A detective, cleaner, lobbyist, photographer, organiser and professional googler are just some of the things that keep Port Macquarie Museum’s curator Debbie Summers busy every day in the office.
Debbie says she never imagined she would be a museum curator in her retired life, assuming she would spend her days playing tennis, but a case of tennis elbow pointed her in the direction of the museum and she hasn’t looked back.
“Growing up I didn’t have a strong passion for history, I didn’t study it at school but these days I can’t get enough.
“One of my favourite parts of the job is spending time uncovering the hidden stories and histories of the items that come into our collection.
“I love a good mystery and sometimes it can take us weeks or months to find out about a certain item, and even then, we sometime have to go back years later and update information about an object after new information comes to light.
“We have thousands of pieces that we are in the process of cataloging and digitising and it is very rewarding to carry an object from when we get it, to uncovering how, where, when and by whom it was used.
“Because we focus on the history of Port Macquarie, we have people, locals and visitors come in and ask about certain things and it is always lovely to be able to help them, or sometimes us, uncover things we didn’t already know,” Debbie said.
At the moment one of the pieces currently on display at the museum is a doctors car badge which Debbie is researching.
“I am currently researching and investigating lots and lots of items but one in particular is a doctors car badge donated to us, which is really interesting as they are quite rare,” she said.

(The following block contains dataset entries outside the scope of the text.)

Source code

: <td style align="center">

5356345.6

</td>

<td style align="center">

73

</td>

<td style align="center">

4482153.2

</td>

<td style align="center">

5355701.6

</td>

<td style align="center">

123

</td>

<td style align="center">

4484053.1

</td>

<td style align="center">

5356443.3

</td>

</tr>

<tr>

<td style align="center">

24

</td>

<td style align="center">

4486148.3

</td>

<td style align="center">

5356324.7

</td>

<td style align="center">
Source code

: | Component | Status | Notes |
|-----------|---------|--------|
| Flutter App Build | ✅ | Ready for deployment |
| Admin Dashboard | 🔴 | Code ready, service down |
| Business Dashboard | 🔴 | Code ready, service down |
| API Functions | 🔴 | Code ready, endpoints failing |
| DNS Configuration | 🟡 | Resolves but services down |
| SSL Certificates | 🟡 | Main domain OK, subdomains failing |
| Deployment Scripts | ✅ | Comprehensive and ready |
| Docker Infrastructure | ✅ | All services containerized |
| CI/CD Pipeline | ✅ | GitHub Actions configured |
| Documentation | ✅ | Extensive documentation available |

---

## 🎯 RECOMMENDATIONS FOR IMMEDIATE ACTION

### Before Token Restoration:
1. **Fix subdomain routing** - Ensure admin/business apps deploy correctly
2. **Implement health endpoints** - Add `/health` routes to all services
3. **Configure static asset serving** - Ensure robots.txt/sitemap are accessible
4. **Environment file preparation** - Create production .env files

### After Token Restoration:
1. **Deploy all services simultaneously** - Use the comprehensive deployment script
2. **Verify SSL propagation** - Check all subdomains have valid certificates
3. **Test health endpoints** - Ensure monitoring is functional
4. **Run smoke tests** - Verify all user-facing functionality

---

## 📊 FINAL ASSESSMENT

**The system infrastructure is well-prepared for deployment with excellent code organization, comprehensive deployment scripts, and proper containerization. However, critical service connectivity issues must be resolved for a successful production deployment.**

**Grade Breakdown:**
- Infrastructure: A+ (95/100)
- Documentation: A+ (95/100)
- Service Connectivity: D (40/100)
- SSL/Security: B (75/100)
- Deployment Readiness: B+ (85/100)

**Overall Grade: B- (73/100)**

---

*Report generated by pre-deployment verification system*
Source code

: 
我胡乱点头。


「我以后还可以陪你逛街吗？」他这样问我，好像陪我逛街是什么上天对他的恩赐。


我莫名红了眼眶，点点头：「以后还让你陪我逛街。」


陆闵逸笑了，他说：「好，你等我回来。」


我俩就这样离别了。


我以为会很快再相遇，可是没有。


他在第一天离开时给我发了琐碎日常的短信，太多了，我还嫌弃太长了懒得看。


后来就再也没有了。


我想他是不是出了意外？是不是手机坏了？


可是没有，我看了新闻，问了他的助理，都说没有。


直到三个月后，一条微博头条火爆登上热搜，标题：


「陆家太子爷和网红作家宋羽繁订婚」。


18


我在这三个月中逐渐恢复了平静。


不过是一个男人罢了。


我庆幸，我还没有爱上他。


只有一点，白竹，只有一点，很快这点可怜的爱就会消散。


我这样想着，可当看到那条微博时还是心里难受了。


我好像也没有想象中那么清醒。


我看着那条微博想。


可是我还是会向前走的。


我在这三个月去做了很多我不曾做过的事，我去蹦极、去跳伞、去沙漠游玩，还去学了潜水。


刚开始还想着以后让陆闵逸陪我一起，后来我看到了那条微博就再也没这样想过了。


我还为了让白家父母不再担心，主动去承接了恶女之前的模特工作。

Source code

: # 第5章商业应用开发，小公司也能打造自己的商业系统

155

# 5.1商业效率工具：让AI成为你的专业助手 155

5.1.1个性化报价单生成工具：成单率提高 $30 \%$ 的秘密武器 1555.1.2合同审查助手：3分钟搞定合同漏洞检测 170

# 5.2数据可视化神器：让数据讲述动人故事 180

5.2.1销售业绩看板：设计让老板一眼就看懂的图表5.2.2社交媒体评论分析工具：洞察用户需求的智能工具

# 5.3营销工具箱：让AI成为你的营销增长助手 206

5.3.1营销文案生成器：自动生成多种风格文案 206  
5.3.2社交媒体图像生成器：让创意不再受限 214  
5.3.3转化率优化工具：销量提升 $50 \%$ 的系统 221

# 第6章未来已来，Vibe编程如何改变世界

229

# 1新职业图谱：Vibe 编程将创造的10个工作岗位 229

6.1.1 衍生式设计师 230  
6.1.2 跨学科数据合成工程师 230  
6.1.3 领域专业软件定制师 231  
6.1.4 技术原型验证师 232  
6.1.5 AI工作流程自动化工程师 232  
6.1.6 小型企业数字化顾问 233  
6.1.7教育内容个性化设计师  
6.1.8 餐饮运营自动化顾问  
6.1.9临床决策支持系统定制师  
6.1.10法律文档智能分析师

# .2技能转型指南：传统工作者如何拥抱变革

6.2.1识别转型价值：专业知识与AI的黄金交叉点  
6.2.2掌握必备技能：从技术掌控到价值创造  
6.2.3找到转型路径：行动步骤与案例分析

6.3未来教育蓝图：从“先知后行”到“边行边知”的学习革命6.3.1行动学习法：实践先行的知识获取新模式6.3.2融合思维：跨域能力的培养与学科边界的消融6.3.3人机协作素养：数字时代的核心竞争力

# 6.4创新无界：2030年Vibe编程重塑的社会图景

Debbie said that while no two days are ever the same, the curator life is not necessarily the glamourous life people may think.
“There are some days where I spend the day talking to people and helping them find out about their ancestors or researching and writing Statements of Significance for a particular artifact we don’t know anything about, but then there are days where it takes an entire morning to get into an exhibit to change a light bulb or to dust a section of the museum,” she said.
As curator, Debbie also is responsible for coming up with new exhibits, creating imaginative spaces using the thousands of items in the collection which she says is both daunting and exciting.
“I always have ideas about potential new exhibits but it is just a case of trying to find a theme that works.
“We try and base the exhibitions around relevant themes and then work in our collection pieces as well, but sometimes we have to get creative with what we can work with.”
In the volunteer museum community Debbie is well known and recognised for her wealth of knowledge and attention to the collection and is at the leading edge in knowing the best storage and record keeping practices.
“From Newcastle to Coffs Harbour we have some of the best volunteer museums in the state and because of that there is a lot of sharing of information and training that we can take part in.”